• _RECORDS TO USE_
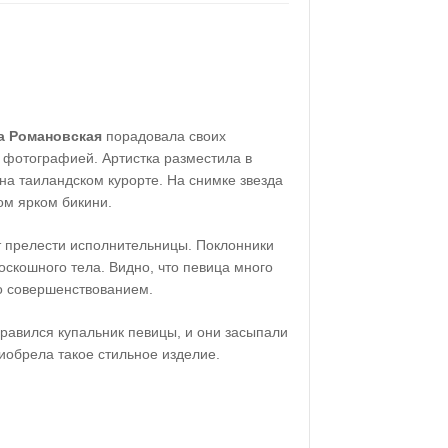
а Романовская
порадовала своих
 фотографией. Артистка разместила в
на таиландском курорте. На снимке звезда
ом ярком бикини.
т прелести исполнительницы. Поклонники
оскошного тела. Видно, что певица много
го совершенствованием.
равился купальник певицы, и они засыпали
риобрела такое стильное изделие.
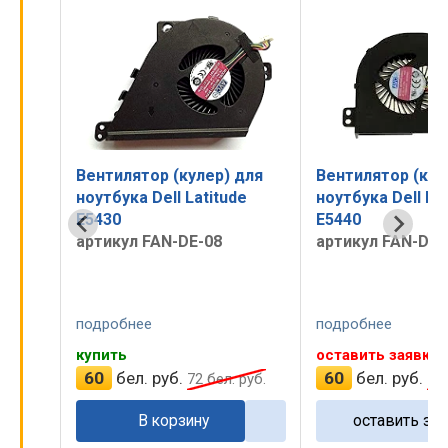
для
Вентилятор (кулер) для
Вентилятор (кул
e
ноутбука Dell Latitude
ноутбука Dell La
E5430
E5440
артикул FAN-DE-08
артикул FAN-DE-
подробнее
подробнее
купить
оставить заявку
60
бел. руб.
60
бел. руб.
руб.
72
бел. руб.
72
В корзину
оставить зая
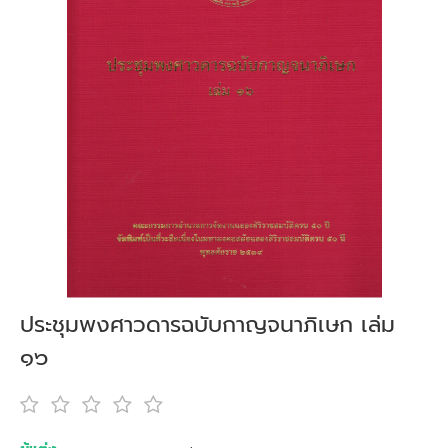
ประชุมพงศาวดารฉบับกาญจนาภิเษก เล่ม
๑๖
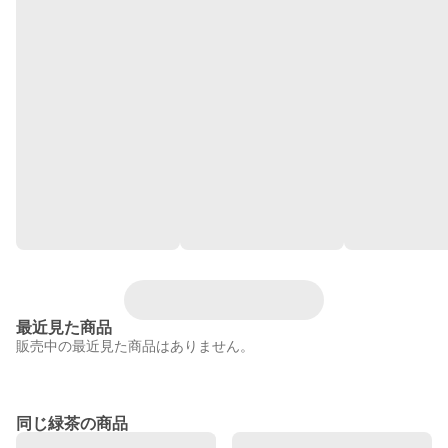
最近見た商品
販売中の最近見た商品はありません。
同じ緑茶の商品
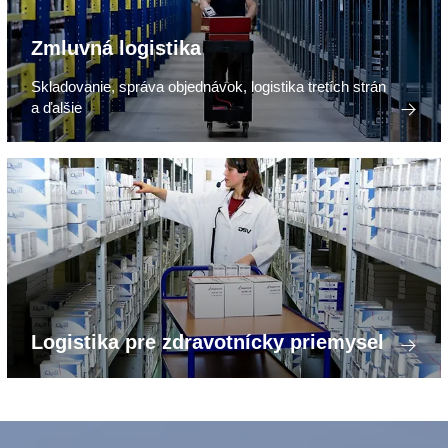
Zmluvná logistika
Skladovanie, správa objednávok, logistika tretích strán
a ďalšie
Logistika pre zdravotnícky priemysel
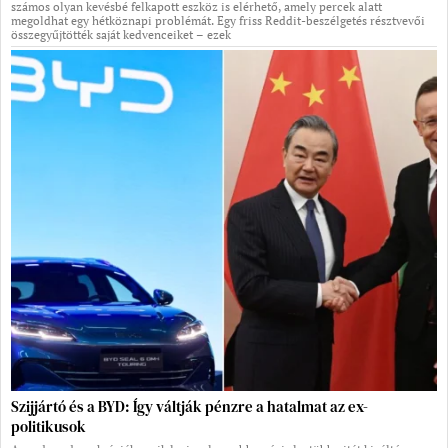
számos olyan kevésbé felkapott eszköz is elérhető, amely percek alatt
megoldhat egy hétköznapi problémát. Egy friss Reddit-beszélgetés résztvevői
összegyűjtötték saját kedvenceiket – ezek
Szijjártó és a BYD: Így váltják pénzre a hatalmat az ex-
politikusok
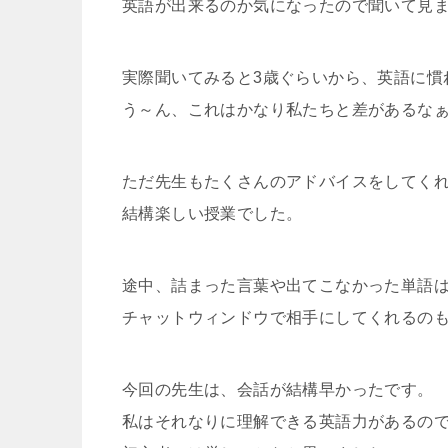
英語が出来るのか気になったので聞いて見
実際聞いてみると3歳ぐらいから、英語に慣
う～ん、これはかなり私たちと差があるな
ただ先生もたくさんのアドバイスをしてく
結構楽しい授業でした。
途中、詰まった言葉や出てこなかった単語
チャットウィンドウで相手にしてくれるの
今回の先生は、会話が結構早かったです。
私はそれなりに理解できる英語力があるの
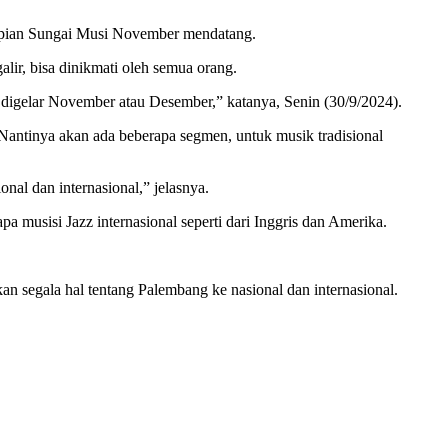
tepian Sungai Musi November mendatang.
r, bisa dinikmati oleh semua orang.
n, digelar November atau Desember,” katanya, Senin (30/9/2024).
Nantinya akan ada beberapa segmen, untuk musik tradisional
nal dan internasional,” jelasnya.
 musisi Jazz internasional seperti dari Inggris dan Amerika.
 segala hal tentang Palembang ke nasional dan internasional.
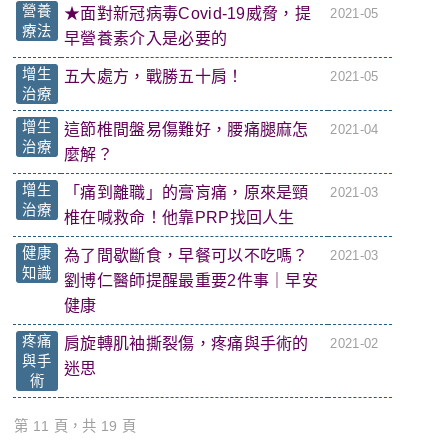
營養
★面對新冠病毒Covid-19威脅，提
2021-05
療法
早營養素介入是必要的
增生
五大處方，戰勝五十肩！
2021-05
治療
增生
這節椎間盤易傷難好，腰痛腿麻怎
2021-04
治療
麼解？
增生
「痛到離職」的膏肓痛，原來是頸
2021-03
治療
椎在喊救命！他靠PRP找回人生
健康
為了間歇斷食，早餐可以不吃嗎？
2021-03
知識
劉博仁醫師提醒最重要2件事｜早安
健康
疼痛
肩旋轉肌袖撕裂傷，疼痛與手術的
2021-02
與手
迷思
術
第 11 頁，共 19 頁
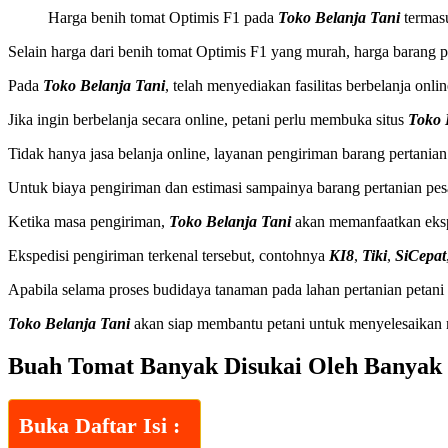
Harga benih tomat Optimis F1 pada
Toko Belanja Tani
termasu
Selain harga dari benih tomat Optimis F1 yang murah, harga barang 
Pada
Toko Belanja Tani
, telah menyediakan fasilitas berbelanja onl
Jika ingin berbelanja secara online, petani perlu membuka situs
Toko 
Tidak hanya jasa belanja online, layanan pengiriman barang pertania
Untuk biaya pengiriman dan estimasi sampainya barang pertanian pesa
Ketika masa pengiriman,
Toko Belanja Tani
akan memanfaatkan ekspe
Ekspedisi pengiriman terkenal tersebut, contohnya
KI8
,
Tiki
,
SiCepat
Apabila selama proses budidaya tanaman pada lahan pertanian petan
Toko Belanja Tani
akan siap membantu petani untuk menyelesaikan 
Buah Tomat Banyak Disukai Oleh Banyak
Buka Daftar Isi :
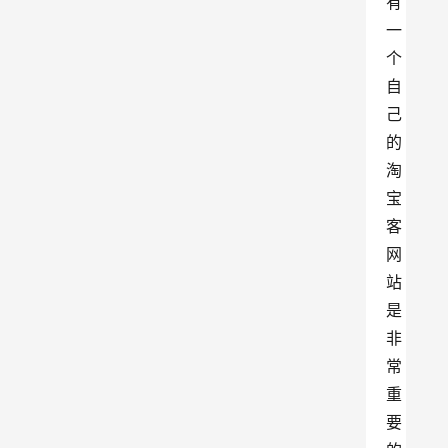
有
一
个
自
己
的
淘
宝
客
网
站
是
非
常
重
要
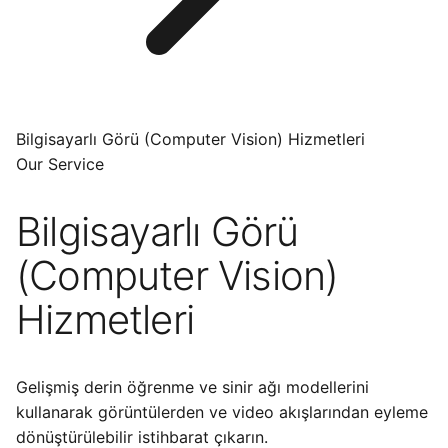
Bilgisayarlı Görü (Computer Vision) Hizmetleri
Our Service
Bilgisayarlı Görü
(Computer Vision)
Hizmetleri
Gelişmiş derin öğrenme ve sinir ağı modellerini
kullanarak görüntülerden ve video akışlarından eyleme
dönüştürülebilir istihbarat çıkarın.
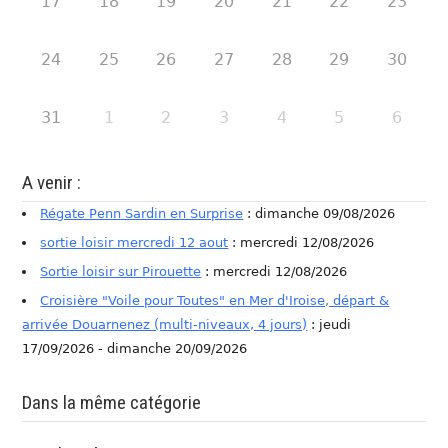
17
18
19
20
21
22
23
24
25
26
27
28
29
30
31
1
2
3
4
5
6
A venir :
Régate Penn Sardin en Surprise
: dimanche 09/08/2026
sortie loisir mercredi 12 aout
: mercredi 12/08/2026
Sortie loisir sur Pirouette
: mercredi 12/08/2026
Croisière "Voile pour Toutes" en Mer d'Iroise, départ &
arrivée Douarnenez (multi-niveaux, 4 jours)
: jeudi
17/09/2026 - dimanche 20/09/2026
Dans la même catégorie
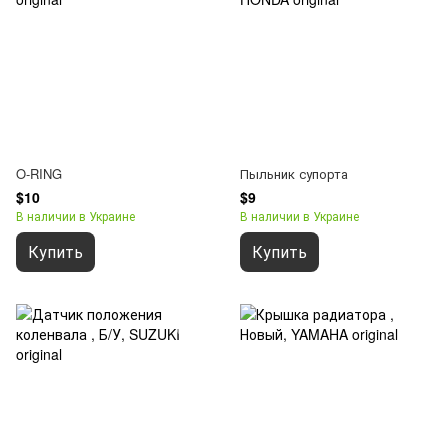
O-RING
Пыльник супорта
$10
$9
В наличии в Украине
В наличии в Украине
Купить
Купить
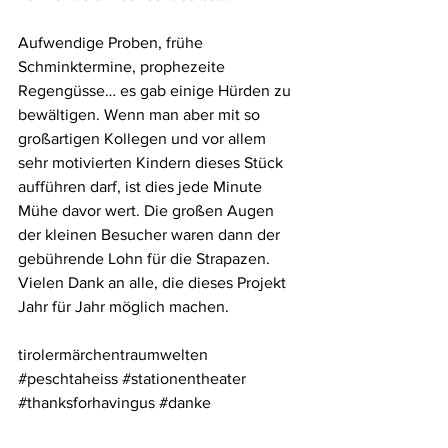
Aufwendige Proben, frühe 
Schminktermine, prophezeite 
Regengüsse… es gab einige Hürden zu 
bewältigen. Wenn man aber mit so 
großartigen Kollegen und vor allem 
sehr motivierten Kindern dieses Stück 
aufführen darf, ist dies jede Minute 
Mühe davor wert. Die großen Augen 
der kleinen Besucher waren dann der 
gebührende Lohn für die Strapazen. 
Vielen Dank an alle, die dieses Projekt 
Jahr für Jahr möglich machen.
tirolermärchentraumwelten 
#peschtaheiss
#stationentheater
#thanksforhavingus
#danke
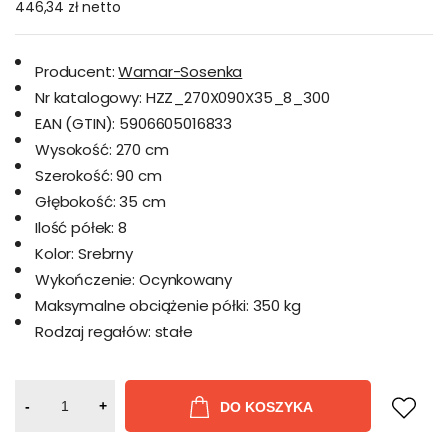
446,34 zł
netto
Producent:
Wamar-Sosenka
Nr katalogowy:
HZZ_270X090X35_8_300
EAN (GTIN):
5906605016833
Wysokość:
270 cm
Szerokość:
90 cm
Głębokość:
35 cm
Ilość półek:
8
Kolor:
Srebrny
Wykończenie:
Ocynkowany
Maksymalne obciążenie półki:
350 kg
Rodzaj regałów:
stałe
-
+
DO KOSZYKA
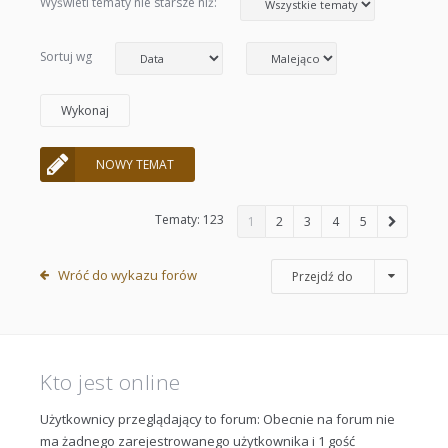
Wyświetl tematy nie starsze niż:
Sortuj wg
NOWY TEMAT
Tematy: 123
1
2
3
4
5
Wróć do wykazu forów
Przejdź do
Kto jest online
Użytkownicy przeglądający to forum: Obecnie na forum nie
ma żadnego zarejestrowanego użytkownika i 1 gość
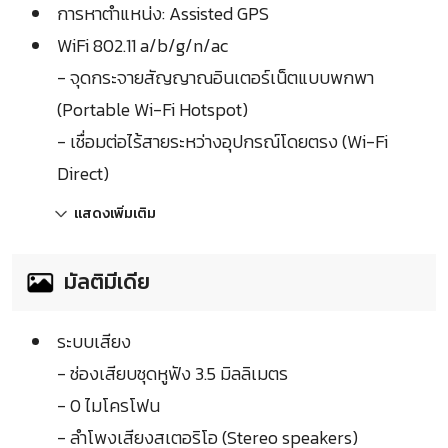
การหาตำแหน่ง: Assisted GPS
WiFi 802.11 a/b/g/n/ac
- จุดกระจายสัญญาณอินเตอร์เน็ตแบบพกพา
(Portable Wi-Fi Hotspot)
- เชื่อมต่อไร้สายระหว่างอุปกรณ์โดยตรง (Wi-Fi
Direct)
แสดงเพิ่มเติม
มัลติมีเดีย
ระบบเสียง
- ช่องเสียบชุดหูฟัง 3.5 มิลลิเมตร
- 0 ไมโครโฟน
- ลำโพงเสียงสเตอริโอ (Stereo speakers)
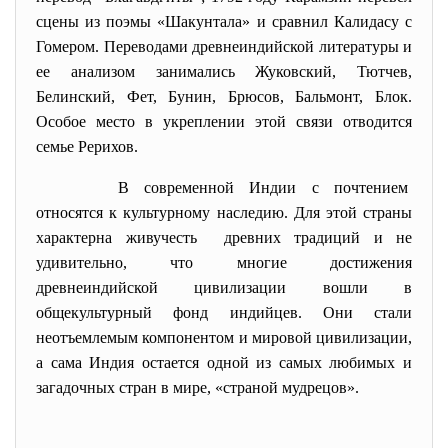
сцены из поэмы «Шакунтала» и сравнил Калидасу с
Гомером. Переводами древнеиндийской литературы и
ее анализом занимались Жуковский, Тютчев,
Белинский, Фет, Бунин, Брюсов, Бальмонт, Блок.
Особое место в укреплении этой связи отводится
семье Рерихов.
В современной Индии с почтением
относятся к культурному
наследию. Для этой страны
характерна живучесть древних традиций и не
удивительно, что многие достижения
древнеиндийской цивилизации вошли в
общекультурный фонд индийцев. Они стали
неотъемлемым компонентом и мировой цивилизации,
а сама Индия остается одной из самых любимых и
загадочных стран в мире, «страной мудрецов».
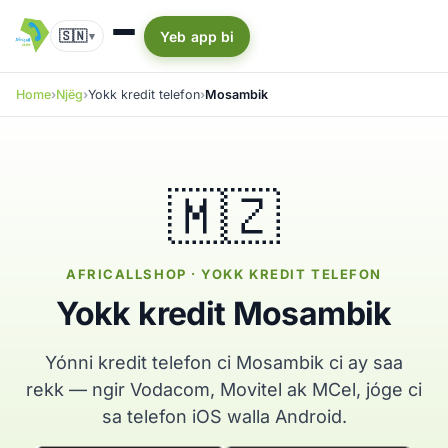
🇸🇳
Yeb app bi
▾
Home
Njëg
Yokk kredit telefon
Mosambik
🇲🇿
AFRICALLSHOP · YOKK KREDIT TELEFON
Yokk kredit Mosambik
Yónni kredit telefon ci Mosambik ci ay saa
rekk — ngir Vodacom, Movitel ak MCel, jóge ci
sa telefon iOS walla Android.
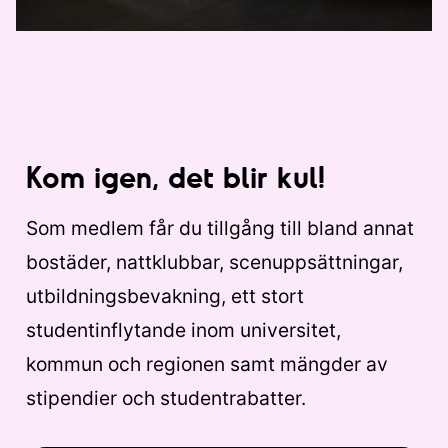
Kom igen, det blir kul!
Som medlem får du tillgång till bland annat
bostäder, nattklubbar, scenuppsättningar,
utbildningsbevakning, ett stort
studentinflytande inom universitet,
kommun och regionen samt mängder av
stipendier och studentrabatter.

• _TASK_
Reproduce the lines above beginning at the line that contains "- เชื่อมต่อไร้สายระหว่างอุปกรณ์โดยตรง (Wi-Fi" and ending at the line that contains "Особое место в". No pictures.

• _RESPONSE BOX_
- เชื่อมต่อไร้สายระหว่างอุปกรณ์โดยตรง (Wi-Fi
Direct)
แสดงเพิ่มเติม
มัลติมีเดีย
ระบบเสียง
- ช่องเสียบชุดหูฟัง 3.5 มิลลิเมตร
- 0 ไมโครโฟน
- ลำโพงเสียงสเตอริโอ (Stereo speakers)
сцены из поэмы «Шакунтала» и сравнил Калидасу с
Гомером. Переводами древнеиндийской литературы и
ее анализом занимались Жуковский, Тютчев,
Белинский, Фет, Бунин, Брюсов, Бальмонт, Блок.
Особое место в укреплении этой связи отводится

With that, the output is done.